── Source document

The Mappings and CoordSys objects are containers for pan-domain information
defined in the respective models (coordsys, trans).
>
> 1. Row/column inversion - this is a bigger difference than it seems on
> the first look. Logically we are storing the same information but I don't
> want to explicitely store a reference to an axis in every single point of
> the data cube. By this the Sparse Cube Model is IMHO saying that the data
> can be unordered and so we need to store the reference for every point?
> Doing it the other way around, the axis can just specify where I can find
> the axis coordinates in the data element of the cube, no matter how we
> serialize it.
>
> I think the annotation should end up pretty similar, except that Row-based
will sit in a grouping for the NDPoint object, while column based will not.
The axis reference is stored in the template next to the COLUMN spec. Each
iteration of the Template (table row) fills in the appropriate elements of
the template.. in my case the values and errors of the DataAxis observables
in an NDPoint.. in the column-based approach each iteration will fill in
the next element of the the observables.. outside of an NDPoint.
> 1. What is the Observable entity's purpose in the diagram? Please
> explain..
>
> Figure 2, 6, 7. Observable entity is a collection of Coordinates
associated with the data product. This is something to make sure is
explained well.
The premise is that a DataProduct should OWN all of its coordinates/data.
The vo-dml rules for composition state that a class/object may not be in
more than one composition relation.
+ so one does not make composition relations across models.

────

Return the full data cube model discussion above word for word, with every line and quote mark kept.

── Information provided

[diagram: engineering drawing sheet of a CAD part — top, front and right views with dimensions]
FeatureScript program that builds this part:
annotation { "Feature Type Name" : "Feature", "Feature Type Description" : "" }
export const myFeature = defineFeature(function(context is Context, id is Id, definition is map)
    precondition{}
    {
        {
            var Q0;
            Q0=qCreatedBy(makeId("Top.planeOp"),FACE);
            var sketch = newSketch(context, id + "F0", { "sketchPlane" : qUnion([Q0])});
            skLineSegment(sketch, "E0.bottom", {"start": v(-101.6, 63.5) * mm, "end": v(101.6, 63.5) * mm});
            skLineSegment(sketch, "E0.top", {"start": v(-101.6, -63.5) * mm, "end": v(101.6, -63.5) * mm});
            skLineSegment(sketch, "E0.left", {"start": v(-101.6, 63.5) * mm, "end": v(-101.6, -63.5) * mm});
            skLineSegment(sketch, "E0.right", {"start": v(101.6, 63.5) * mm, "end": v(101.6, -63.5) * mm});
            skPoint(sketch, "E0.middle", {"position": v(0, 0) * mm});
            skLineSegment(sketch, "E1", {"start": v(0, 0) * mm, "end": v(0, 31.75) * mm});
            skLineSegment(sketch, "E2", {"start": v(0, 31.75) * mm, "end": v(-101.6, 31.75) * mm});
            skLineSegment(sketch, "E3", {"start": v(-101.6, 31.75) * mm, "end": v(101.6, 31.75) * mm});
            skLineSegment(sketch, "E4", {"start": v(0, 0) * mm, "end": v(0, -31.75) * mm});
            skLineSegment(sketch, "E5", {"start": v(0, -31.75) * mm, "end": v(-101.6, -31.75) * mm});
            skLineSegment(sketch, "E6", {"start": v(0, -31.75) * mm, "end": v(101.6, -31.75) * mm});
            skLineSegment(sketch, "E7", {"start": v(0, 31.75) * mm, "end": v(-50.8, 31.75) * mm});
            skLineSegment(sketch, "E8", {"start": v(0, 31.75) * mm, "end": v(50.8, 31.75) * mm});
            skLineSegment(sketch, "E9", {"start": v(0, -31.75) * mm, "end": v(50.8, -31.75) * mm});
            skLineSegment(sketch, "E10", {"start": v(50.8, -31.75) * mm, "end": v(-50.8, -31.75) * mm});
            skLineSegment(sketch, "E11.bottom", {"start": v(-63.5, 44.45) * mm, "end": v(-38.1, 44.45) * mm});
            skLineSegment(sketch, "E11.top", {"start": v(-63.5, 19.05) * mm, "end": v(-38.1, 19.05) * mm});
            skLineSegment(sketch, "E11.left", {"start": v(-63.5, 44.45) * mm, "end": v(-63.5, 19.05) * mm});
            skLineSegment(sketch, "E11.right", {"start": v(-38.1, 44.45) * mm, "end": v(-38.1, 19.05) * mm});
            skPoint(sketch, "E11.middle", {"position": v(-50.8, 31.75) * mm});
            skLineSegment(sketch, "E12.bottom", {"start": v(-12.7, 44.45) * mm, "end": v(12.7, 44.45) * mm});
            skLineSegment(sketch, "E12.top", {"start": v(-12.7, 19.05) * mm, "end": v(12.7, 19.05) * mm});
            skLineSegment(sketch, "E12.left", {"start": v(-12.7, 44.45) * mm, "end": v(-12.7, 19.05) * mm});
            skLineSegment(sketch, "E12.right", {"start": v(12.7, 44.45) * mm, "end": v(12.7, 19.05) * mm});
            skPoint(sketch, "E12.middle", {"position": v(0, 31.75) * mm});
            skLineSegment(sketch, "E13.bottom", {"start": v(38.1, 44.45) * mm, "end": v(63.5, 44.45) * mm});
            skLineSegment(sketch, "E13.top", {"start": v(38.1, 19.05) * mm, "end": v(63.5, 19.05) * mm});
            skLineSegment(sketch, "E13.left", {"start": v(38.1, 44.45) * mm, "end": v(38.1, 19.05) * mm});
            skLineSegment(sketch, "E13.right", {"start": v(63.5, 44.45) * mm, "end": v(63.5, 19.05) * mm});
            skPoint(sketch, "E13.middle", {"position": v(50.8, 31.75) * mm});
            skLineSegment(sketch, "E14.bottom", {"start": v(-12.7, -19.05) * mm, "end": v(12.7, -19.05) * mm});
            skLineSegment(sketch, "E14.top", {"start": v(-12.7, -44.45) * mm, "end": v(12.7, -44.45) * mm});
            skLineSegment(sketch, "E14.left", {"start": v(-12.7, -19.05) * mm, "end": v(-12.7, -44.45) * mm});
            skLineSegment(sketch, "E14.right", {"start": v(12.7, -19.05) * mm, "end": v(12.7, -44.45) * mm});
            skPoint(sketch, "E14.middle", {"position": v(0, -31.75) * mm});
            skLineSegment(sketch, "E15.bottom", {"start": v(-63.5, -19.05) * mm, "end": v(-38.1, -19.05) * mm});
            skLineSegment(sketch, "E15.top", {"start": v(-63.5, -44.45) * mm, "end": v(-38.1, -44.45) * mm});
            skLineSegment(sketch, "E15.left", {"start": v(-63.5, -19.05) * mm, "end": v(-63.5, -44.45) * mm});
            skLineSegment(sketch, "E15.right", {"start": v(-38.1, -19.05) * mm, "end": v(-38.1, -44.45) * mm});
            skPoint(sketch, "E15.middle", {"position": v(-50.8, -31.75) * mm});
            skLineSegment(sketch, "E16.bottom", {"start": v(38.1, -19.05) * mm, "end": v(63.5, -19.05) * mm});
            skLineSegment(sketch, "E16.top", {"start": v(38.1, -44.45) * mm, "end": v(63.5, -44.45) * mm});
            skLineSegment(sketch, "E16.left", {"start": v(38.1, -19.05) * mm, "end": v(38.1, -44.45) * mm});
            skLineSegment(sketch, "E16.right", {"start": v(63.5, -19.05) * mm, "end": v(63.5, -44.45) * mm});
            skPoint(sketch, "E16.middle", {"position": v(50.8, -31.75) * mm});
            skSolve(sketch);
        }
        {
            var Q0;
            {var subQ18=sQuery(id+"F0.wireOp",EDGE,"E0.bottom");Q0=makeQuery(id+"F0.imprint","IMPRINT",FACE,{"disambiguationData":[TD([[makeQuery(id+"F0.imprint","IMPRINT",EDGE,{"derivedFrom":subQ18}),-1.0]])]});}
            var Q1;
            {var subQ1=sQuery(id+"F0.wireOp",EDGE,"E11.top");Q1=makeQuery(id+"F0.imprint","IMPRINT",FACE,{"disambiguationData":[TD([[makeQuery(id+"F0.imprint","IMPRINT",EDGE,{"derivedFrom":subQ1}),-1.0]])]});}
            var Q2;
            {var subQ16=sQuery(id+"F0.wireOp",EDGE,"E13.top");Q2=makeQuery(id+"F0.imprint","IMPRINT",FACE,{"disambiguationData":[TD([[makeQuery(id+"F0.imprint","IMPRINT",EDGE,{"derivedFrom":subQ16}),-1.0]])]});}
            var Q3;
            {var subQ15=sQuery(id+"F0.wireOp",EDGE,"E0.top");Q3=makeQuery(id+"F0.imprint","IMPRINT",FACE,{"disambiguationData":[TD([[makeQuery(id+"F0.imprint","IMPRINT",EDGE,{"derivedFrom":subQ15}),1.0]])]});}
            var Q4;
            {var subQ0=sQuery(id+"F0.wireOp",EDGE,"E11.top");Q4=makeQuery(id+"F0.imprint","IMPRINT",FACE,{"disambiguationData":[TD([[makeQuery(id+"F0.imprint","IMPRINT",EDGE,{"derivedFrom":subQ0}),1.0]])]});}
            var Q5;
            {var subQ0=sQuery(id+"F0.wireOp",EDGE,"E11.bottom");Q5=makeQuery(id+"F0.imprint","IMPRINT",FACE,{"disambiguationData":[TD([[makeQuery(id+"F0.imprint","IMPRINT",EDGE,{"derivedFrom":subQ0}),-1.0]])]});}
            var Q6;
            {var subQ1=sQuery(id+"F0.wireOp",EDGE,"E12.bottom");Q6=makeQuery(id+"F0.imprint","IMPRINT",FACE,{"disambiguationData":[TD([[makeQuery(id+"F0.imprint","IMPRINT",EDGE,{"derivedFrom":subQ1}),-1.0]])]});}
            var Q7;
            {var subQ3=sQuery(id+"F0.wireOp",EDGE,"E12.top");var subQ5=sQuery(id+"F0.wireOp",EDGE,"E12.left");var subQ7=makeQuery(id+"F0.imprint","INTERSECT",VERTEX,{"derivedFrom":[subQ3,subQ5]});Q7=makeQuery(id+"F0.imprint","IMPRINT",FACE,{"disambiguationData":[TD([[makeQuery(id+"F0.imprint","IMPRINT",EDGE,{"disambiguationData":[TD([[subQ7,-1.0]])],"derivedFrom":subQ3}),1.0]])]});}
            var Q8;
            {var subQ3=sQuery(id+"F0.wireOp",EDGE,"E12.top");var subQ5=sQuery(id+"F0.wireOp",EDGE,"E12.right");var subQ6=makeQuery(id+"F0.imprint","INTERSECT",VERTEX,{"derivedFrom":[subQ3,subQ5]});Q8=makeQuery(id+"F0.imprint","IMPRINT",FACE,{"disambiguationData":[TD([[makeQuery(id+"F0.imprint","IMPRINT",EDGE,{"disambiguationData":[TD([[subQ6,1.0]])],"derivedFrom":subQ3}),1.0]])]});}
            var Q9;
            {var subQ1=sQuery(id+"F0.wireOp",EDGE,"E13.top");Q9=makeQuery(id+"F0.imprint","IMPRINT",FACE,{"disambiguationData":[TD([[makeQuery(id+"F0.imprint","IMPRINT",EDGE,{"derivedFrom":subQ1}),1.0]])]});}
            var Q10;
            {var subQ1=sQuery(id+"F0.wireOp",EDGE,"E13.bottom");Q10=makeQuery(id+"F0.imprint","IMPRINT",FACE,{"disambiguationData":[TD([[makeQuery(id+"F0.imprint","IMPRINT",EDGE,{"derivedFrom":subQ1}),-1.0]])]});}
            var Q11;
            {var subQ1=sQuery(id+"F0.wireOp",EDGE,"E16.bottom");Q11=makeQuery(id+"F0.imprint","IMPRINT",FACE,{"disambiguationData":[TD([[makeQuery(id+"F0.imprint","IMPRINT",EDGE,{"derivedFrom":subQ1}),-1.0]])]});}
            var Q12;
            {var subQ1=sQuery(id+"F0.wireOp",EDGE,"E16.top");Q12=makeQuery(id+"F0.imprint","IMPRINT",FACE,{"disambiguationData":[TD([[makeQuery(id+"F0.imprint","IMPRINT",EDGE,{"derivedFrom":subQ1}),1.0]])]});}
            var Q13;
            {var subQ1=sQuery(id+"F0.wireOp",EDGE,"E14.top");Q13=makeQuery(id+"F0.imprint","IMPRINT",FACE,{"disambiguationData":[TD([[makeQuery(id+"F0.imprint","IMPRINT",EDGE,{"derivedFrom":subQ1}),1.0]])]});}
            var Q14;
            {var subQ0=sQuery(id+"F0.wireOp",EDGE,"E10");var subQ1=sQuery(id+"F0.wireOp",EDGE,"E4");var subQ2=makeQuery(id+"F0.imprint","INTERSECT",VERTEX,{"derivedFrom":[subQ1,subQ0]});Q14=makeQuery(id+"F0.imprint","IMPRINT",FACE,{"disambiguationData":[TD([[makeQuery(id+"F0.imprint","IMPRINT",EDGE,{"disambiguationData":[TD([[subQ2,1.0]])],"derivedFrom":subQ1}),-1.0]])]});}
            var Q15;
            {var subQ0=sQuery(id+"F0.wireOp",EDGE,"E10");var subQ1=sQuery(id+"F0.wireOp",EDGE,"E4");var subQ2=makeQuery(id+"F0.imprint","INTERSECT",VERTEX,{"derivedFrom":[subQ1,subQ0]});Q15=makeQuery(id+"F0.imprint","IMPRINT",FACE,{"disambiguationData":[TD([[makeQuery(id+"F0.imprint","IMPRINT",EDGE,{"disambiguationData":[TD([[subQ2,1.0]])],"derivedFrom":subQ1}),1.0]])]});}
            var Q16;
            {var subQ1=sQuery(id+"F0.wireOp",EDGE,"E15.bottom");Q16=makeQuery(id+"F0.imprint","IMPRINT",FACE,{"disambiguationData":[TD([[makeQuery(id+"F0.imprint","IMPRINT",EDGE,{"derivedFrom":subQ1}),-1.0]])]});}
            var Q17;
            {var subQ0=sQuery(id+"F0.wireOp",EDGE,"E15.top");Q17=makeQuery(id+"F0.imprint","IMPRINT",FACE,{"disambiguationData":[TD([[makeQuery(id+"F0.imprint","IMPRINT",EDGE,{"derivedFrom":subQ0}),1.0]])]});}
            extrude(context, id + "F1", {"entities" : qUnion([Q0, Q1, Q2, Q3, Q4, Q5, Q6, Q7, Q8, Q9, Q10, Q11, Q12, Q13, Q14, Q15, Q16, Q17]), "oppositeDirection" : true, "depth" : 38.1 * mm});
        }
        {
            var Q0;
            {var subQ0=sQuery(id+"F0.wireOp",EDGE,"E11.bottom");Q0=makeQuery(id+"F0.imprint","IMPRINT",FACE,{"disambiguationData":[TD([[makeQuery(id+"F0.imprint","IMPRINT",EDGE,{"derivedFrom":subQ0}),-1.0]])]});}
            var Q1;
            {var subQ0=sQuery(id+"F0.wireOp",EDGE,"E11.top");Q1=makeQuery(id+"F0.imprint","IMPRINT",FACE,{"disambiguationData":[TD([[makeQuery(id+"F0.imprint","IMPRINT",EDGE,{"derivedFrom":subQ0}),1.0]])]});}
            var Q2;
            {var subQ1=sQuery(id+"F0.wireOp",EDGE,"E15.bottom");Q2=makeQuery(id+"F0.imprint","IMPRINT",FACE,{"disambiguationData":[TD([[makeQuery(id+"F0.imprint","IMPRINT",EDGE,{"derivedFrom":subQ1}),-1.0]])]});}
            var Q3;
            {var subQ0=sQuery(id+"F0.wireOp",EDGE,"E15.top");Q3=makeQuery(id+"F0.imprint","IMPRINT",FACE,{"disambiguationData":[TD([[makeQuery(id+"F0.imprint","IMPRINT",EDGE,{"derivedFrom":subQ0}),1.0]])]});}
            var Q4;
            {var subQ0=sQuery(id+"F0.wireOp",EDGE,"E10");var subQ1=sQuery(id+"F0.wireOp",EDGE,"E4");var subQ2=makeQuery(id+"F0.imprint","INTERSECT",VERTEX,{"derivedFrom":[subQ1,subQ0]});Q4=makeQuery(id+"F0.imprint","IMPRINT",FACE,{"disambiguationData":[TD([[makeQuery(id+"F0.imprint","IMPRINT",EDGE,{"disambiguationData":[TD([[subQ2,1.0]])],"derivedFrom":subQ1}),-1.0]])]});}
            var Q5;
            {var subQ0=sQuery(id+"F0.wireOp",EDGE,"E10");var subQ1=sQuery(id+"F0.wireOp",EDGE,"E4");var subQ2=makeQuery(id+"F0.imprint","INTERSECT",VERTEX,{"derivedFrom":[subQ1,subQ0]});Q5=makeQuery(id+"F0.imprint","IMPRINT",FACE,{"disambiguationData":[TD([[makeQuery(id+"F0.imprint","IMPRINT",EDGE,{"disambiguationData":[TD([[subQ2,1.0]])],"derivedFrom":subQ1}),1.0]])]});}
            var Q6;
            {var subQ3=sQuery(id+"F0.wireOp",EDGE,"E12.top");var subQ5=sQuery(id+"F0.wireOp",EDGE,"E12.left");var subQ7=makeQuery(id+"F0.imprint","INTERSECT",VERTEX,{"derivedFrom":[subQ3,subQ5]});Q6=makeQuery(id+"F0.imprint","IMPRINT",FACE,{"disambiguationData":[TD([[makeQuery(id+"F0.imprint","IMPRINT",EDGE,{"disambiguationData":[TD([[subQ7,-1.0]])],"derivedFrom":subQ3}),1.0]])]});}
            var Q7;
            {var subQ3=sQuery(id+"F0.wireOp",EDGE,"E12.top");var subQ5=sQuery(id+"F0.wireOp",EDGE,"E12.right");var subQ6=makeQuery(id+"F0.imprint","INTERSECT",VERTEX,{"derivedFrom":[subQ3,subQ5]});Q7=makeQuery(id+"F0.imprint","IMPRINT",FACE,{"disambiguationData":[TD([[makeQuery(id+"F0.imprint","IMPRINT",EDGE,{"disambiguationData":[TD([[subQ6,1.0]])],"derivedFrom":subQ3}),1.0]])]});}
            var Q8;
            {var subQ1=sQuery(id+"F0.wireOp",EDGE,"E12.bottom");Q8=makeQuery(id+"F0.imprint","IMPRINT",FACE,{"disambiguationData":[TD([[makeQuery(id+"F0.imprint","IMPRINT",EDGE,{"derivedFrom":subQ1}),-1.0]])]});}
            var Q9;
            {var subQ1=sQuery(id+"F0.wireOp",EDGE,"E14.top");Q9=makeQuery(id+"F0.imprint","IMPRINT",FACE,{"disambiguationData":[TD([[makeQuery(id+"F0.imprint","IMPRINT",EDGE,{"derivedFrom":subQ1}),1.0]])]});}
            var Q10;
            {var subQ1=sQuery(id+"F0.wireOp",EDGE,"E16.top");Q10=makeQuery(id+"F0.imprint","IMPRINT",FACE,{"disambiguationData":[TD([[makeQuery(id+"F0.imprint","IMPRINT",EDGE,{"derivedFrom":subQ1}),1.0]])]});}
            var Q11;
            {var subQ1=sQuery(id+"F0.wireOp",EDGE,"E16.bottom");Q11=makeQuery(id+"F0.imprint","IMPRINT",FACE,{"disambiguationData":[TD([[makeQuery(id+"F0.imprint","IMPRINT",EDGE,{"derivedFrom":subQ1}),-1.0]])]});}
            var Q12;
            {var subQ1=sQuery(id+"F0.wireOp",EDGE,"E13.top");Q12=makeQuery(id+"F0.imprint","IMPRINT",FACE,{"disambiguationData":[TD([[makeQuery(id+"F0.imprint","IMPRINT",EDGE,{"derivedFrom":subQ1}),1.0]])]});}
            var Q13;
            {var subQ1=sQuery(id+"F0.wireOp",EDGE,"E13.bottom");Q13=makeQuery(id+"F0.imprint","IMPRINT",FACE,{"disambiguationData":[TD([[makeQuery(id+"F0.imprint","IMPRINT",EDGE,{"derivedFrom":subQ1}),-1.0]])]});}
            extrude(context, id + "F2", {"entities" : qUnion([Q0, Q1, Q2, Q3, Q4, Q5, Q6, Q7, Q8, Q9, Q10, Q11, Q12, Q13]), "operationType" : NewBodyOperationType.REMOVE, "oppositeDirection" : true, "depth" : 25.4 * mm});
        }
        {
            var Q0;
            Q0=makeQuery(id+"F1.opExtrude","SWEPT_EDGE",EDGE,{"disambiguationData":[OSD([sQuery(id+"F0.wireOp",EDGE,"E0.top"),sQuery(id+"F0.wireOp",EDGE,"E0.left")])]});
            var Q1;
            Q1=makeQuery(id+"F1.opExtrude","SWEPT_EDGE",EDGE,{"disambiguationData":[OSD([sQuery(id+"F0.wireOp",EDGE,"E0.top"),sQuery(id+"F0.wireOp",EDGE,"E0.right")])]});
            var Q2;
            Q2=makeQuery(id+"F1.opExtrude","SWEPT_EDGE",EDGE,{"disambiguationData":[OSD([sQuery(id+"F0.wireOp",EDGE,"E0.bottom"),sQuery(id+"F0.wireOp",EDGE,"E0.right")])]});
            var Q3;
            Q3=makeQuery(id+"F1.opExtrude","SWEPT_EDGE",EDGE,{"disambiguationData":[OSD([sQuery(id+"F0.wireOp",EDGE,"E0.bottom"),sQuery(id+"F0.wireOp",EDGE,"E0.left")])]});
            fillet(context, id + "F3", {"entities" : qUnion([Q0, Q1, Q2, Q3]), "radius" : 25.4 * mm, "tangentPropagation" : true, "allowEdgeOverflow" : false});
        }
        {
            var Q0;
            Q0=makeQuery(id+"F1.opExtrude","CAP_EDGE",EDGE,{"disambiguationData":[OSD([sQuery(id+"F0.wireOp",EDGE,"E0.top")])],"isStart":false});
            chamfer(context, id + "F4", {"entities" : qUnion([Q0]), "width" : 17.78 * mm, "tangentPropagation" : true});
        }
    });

────

_Your response_
The Mappings and CoordSys objects are containers for pan-domain information
defined in the respective models (coordsys, trans).
>
> 1. Row/column inversion - this is a bigger difference than it seems on
> the first look. Logically we are storing the same information but I don't
> want to explicitely store a reference to an axis in every single point of
> the data cube. By this the Sparse Cube Model is IMHO saying that the data
> can be unordered and so we need to store the reference for every point?
> Doing it the other way around, the axis can just specify where I can find
> the axis coordinates in the data element of the cube, no matter how we
> serialize it.
>
> I think the annotation should end up pretty similar, except that Row-based
will sit in a grouping for the NDPoint object, while column based will not.
The axis reference is stored in the template next to the COLUMN spec. Each
iteration of the Template (table row) fills in the appropriate elements of
the template.. in my case the values and errors of the DataAxis observables
in an NDPoint.. in the column-based approach each iteration will fill in
the next element of the the observables.. outside of an NDPoint.
> 1. What is the Observable entity's purpose in the diagram? Please
> explain..
>
> Figure 2, 6, 7. Observable entity is a collection of Coordinates
associated with the data product. This is something to make sure is
explained well.
The premise is that a DataProduct should OWN all of its coordinates/data.
The vo-dml rules for composition state that a class/object may not be in
more than one composition relation.
+ so one does not make composition relations across models.